Most Recent Signs about the Bad Economic Situation in the USA

I was sent this list of one liners about the Republican Induced Great Recession and thought I'd share it.  Everyone could use a chuckle, even if a few of these are a little dated.

Most recent signs about the bad economic situation in the USA:

The current down trend in the USA economy has hit everybody really hard...

My neighbor got a pre-declined credit card in the mail.

CEO's are now playing miniature golf.

Exxon-Mobil laid off 25 Congressmen.

A stripper was killed when her all male audience showered her with rolls of pennies while she danced.

I saw a fundamentalist Mormon with only one wife.

If the bank returns your check marked "Insufficient Funds," you have to call them and ask if they meant you or them.

McDonald's is announcing a 1/4 ouncer.

Angelina Jolie will adopt a child from America.

Parents in Beverly Hills fired their nannies and learned their children's names.

My cousin had an exorcism but couldn't afford to pay for it, and they re-possessed her!

A truckload of Americans was caught sneaking into Mexico.

A picture is now only worth 200 words.

When Bill and Hillary travel together, they now have to share a room.

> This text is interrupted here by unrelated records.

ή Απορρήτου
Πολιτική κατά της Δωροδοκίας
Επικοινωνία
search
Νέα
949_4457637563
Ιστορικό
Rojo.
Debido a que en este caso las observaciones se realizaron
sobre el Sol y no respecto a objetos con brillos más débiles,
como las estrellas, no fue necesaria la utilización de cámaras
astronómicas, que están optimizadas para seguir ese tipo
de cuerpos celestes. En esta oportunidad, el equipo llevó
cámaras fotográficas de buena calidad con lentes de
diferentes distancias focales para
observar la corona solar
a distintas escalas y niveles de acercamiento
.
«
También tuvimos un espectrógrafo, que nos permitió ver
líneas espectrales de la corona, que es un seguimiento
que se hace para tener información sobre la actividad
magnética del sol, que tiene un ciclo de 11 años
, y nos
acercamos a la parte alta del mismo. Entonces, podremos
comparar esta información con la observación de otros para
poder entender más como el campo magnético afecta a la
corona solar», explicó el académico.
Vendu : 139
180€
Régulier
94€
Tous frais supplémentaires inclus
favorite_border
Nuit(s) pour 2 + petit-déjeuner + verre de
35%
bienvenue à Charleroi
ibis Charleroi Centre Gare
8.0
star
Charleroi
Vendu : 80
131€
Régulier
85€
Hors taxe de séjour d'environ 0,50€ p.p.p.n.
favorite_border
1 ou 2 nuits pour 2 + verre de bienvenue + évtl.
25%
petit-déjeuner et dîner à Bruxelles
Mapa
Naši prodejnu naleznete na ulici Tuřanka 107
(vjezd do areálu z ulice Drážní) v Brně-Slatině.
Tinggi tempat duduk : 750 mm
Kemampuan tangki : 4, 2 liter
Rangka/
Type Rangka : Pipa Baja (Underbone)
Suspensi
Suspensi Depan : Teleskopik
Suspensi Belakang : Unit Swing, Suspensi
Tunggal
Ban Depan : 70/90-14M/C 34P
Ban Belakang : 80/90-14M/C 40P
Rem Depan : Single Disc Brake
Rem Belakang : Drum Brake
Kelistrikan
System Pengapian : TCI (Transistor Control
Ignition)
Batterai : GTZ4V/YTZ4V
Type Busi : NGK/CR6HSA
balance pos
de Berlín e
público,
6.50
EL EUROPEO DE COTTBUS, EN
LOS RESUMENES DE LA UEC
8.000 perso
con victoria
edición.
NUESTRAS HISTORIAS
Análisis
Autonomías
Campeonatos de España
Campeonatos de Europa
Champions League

The Treasure Island casino in Las Vegas is now managed by Somali pirates.

And, finally....

I was so depressed last night thinking about the economy, wars, jobs, my savings, Social Security, retirement funds, etc. that I called the Suicide Hotline and got a call center in Pakistan. When I told them I was suicidal, they got all excited, and asked if I could drive a truck.